Andrew W.K. is a one-man power-of-positive-thinking movement, accessorizing his power-metal career with motivational speaking and an advice column.  But despite the simplicity of his message, it could use a glossary.  By “party,” for instance, he means “Celebrate life.”  By “devil,” he means anything negative that makes people stronger because it hasn’t killed them.  “After all,” he says in one of the spoken interludes on his new album, You’re Not Alone (Sony), “these ups and downs aren’t here to hurt us.  They’re here to thrill us, to make the rollercoaster ride of life even more interesting and spectacular.” 
          Deep?  No, and utterly without grounding in any philosophical or theological framework as far as W.K. takes it.  The thing is, he admits as much, even titling one new song “I Don’t Know Anything.”  It’s this open-hearted simplicity that makes one want to root for him—and his music an ideal soundtrack for doing so.      

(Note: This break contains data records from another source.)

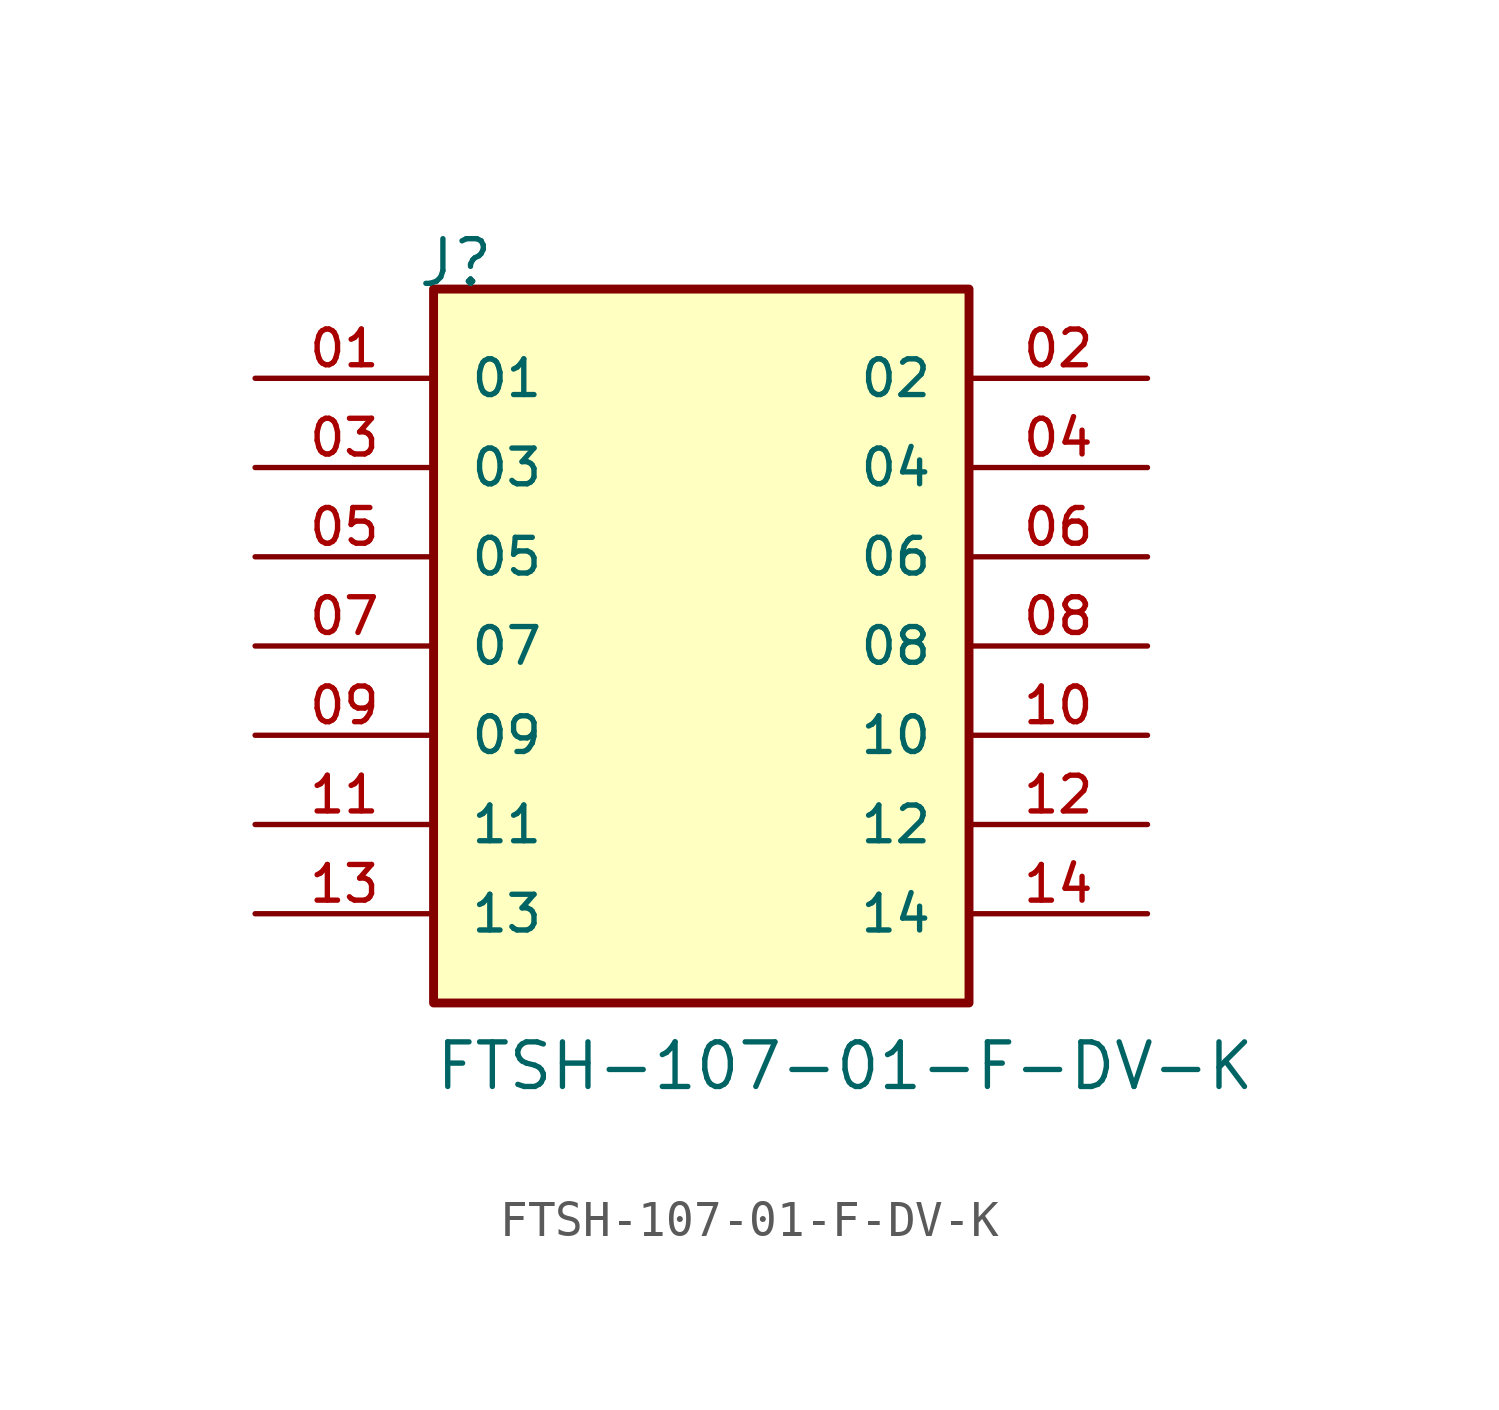
<source format=kicad_sym>
(kicad_symbol_lib
  (version 20211014)
  (generator kicad_symbol_editor)
  (symbol "FTSH-107-01-F-DV-K"
    (pin_names
      (offset 1.016))
    (property "Reference" "J"
      (at -8.12 10.16 0)
      (effects (font (size 1.27 1.27)) (justify bottom left)))
    (property "Value" "FTSH-107-01-F-DV-K"
      (at -7.62 -12.7 0)
      (effects (font (size 1.27 1.27)) (justify bottom left)))
    (symbol "FTSH-107-01-F-DV-K_0_0"
      (rectangle (start -7.62 -10.16) (end 7.62 10.16) (stroke (width 0.254)) (fill (type background)))
      (pin passive line (at -12.7 7.62 0) (length 5.08) (name "01" (effects (font (size 1.016 1.016)))) (number "01" (effects (font (size 1.016 1.016)))))
      (pin passive line (at 12.7 7.62 180.0) (length 5.08) (name "02" (effects (font (size 1.016 1.016)))) (number "02" (effects (font (size 1.016 1.016)))))
      (pin passive line (at -12.7 5.08 0) (length 5.08) (name "03" (effects (font (size 1.016 1.016)))) (number "03" (effects (font (size 1.016 1.016)))))
      (pin passive line (at 12.7 5.08 180.0) (length 5.08) (name "04" (effects (font (size 1.016 1.016)))) (number "04" (effects (font (size 1.016 1.016)))))
      (pin passive line (at -12.7 2.54 0) (length 5.08) (name "05" (effects (font (size 1.016 1.016)))) (number "05" (effects (font (size 1.016 1.016)))))
      (pin passive line (at 12.7 2.54 180.0) (length 5.08) (name "06" (effects (font (size 1.016 1.016)))) (number "06" (effects (font (size 1.016 1.016)))))
      (pin passive line (at -12.7 0.0 0) (length 5.08) (name "07" (effects (font (size 1.016 1.016)))) (number "07" (effects (font (size 1.016 1.016)))))
      (pin passive line (at 12.7 0.0 180.0) (length 5.08) (name "08" (effects (font (size 1.016 1.016)))) (number "08" (effects (font (size 1.016 1.016)))))
      (pin passive line (at -12.7 -2.54 0) (length 5.08) (name "09" (effects (font (size 1.016 1.016)))) (number "09" (effects (font (size 1.016 1.016)))))
      (pin passive line (at 12.7 -2.54 180.0) (length 5.08) (name "10" (effects (font (size 1.016 1.016)))) (number "10" (effects (font (size 1.016 1.016)))))
      (pin passive line (at -12.7 -5.08 0) (length 5.08) (name "11" (effects (font (size 1.016 1.016)))) (number "11" (effects (font (size 1.016 1.016)))))
      (pin passive line (at 12.7 -5.08 180.0) (length 5.08) (name "12" (effects (font (size 1.016 1.016)))) (number "12" (effects (font (size 1.016 1.016)))))
      (pin passive line (at -12.7 -7.62 0) (length 5.08) (name "13" (effects (font (size 1.016 1.016)))) (number "13" (effects (font (size 1.016 1.016)))))
      (pin passive line (at 12.7 -7.62 180.0) (length 5.08) (name "14" (effects (font (size 1.016 1.016)))) (number "14" (effects (font (size 1.016 1.016))))))))
</source>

Between the extremes of Mariolatry on the one hand and, for lack of a better term, “Mariphopbia” on the other is the honor due Mary by followers of her Son who would perfect their imitation of Him in all things, including His observance of the Fifth (in some traditions the Fourth) Commandment.  It is in this spirit that many of the “Ave Maria”s, “Salve Regina”s, “Regina Coeli”s, and “Stabat Maters” were composed, and it’s that spirit that those compositions can fortify.
          Available as 54 tracks on four CDs or as 61 downloadable mp3s, Warner Classics’ Radio Classique: Ave Maria—Les Plus Beaux Chants Sacres compiles performances circa 1961-2014 of works spanning every century from the 14th (the Llibre Vermell de Montserrat) to the 20th (Natalie Dessay singing Philippe Rombi, various choirs singing Rachmaninoff, Poulenc, Jolivet, and Davies).  Over half of the texts derive from Luke 2:28 and 1:42.  They’ve seldom sounded so rich for so long.